Três evoluções estão se desenhando nesse segmento:
- Os colares com pingentes estão voltando com força, usados sozinhos ou sobrepostos, com acabamentos que imitam o trabalho de joalheria (cravação cuidadosa, fechos discretos, polimento espelhado).
- Os braceletes de malha grossa, inspirados nas correntes marcantes vistas na alta joalheria, estão disponíveis em prata 925 e folheados a ouro a preços acessíveis.
- Os brincos assimétricos ou esculturais, que retomam os códigos do design contemporâneo, estão ganhando espaço em relação aos brincos de argola clássicos.
O folheado a ouro grosso está substituindo gradualmente o dourado fantasia nas vitrines. As clientes desejam uma joia que dure no tempo, não um acessório descartável. Os retornos variam sobre a durabilidade real do folheado dependendo das marcas, mas a tendência geral é clara: estamos elevando as exigências sem recorrer ao ouro maciço.
Diamantes de laboratório contra diamantes naturais: uma escolha que pesa no mercado
Não se pode falar de novidades na joalheria sem abordar os diamantes sintéticos. Seu preço caiu significativamente nos últimos anos, e agora representam uma parte crescente das vendas, especialmente no segmento de anéis em torno de um quilate.
A pergunta que as clientes fazem na loja é direta: por que pagar várias vezes mais por um diamante natural visualmente idêntico? A resposta das grandes casas baseia-se na raridade e no valor de revenda, dois argumentos que funcionam principalmente no segmento de alta gama.
O que isso muda na escolha de uma joia
Para um anel de noivado ou um colar de diamante, a escolha muitas vezes se baseia no projeto. Um diamante de laboratório permite acessar um tamanho de pedra mais generoso para um orçamento determinado. Um diamante natural mantém um valor patrimonial que o sintético não possui, pelo menos por enquanto.

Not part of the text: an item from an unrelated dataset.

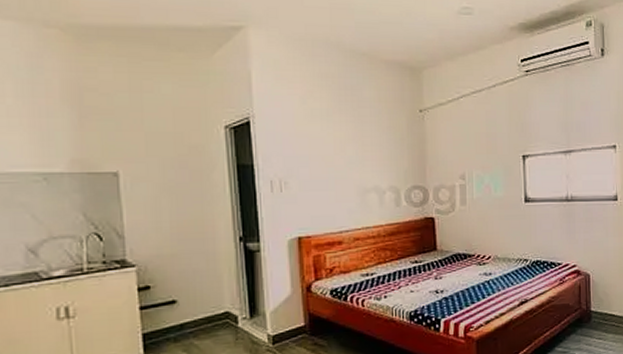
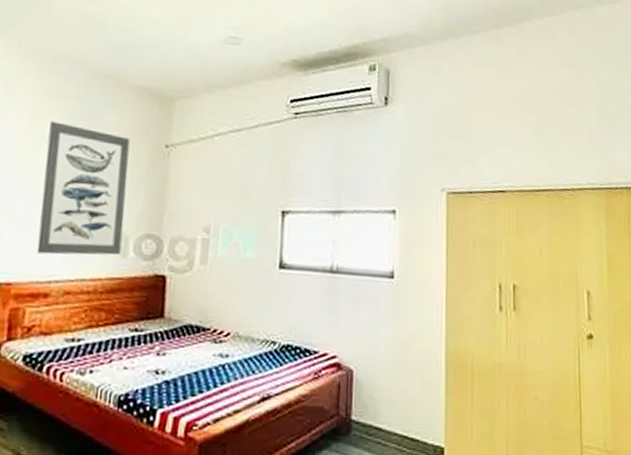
wall art: none [319,99,395,211] -> present [36,121,130,256]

Os joalheiros que trabalham com os dois tipos de pedras afirmam: a qualidade do corte e da cravação conta mais do que a origem da pedra. Um diamante mal cortado, seja natural ou de laboratório, continua sendo um diamante opaco.

Joalheria e luxo em 2026: um segmento que resiste à desaceleração
Enquanto o mercado de luxo global desacelerou desde meados de 2024, a joalheria se destaca como uma exceção. As vendas globais de joalheria cresceram de forma consistente na última década, confirmando a solidez desse segmento diante dos ciclos de desaceleração.
Essa constatação abrange todo o espectro, desde ateliês independentes até casas da Place Vendôme. A joalheria é o segmento de luxo que melhor resiste à desaceleração atual.
Perlas, madrepérola e lápis-lazúli: matérias-primas que estão voltando
Além das pedras preciosas clássicas, nota-se um retorno marcante das pérolas nas coleções de 2026. Não as pérolas discretas de nossas avós: pérolas barrocas, irregulares, montadas em designs contemporâneos. O lápis-lazúli e a madrepérola também aparecem em peças que misturam relojoaria e joalheria, borrando as fronteiras entre bracelete e relógio.
Essas matérias-primas permitem que os criadores ofereçam peças visualmente impactantes sem depender do preço dos diamantes ou safiras. Para as compradoras, é a oportunidade de adquirir uma joia com forte identidade sem o orçamento da alta joalheria.
O mercado de joalheria refinada em 2026 se estrutura em torno de escolhas mais afirmativas: cor em vez de transparência, caráter em vez de quilates, design em vez de simples valor de mercado. As casas que captam essa evolução são aquelas que oferecem peças legíveis, usáveis e suficientemente singulares para que sejam reconhecidas no pulso ou no pescoço sem precisar ler a etiqueta.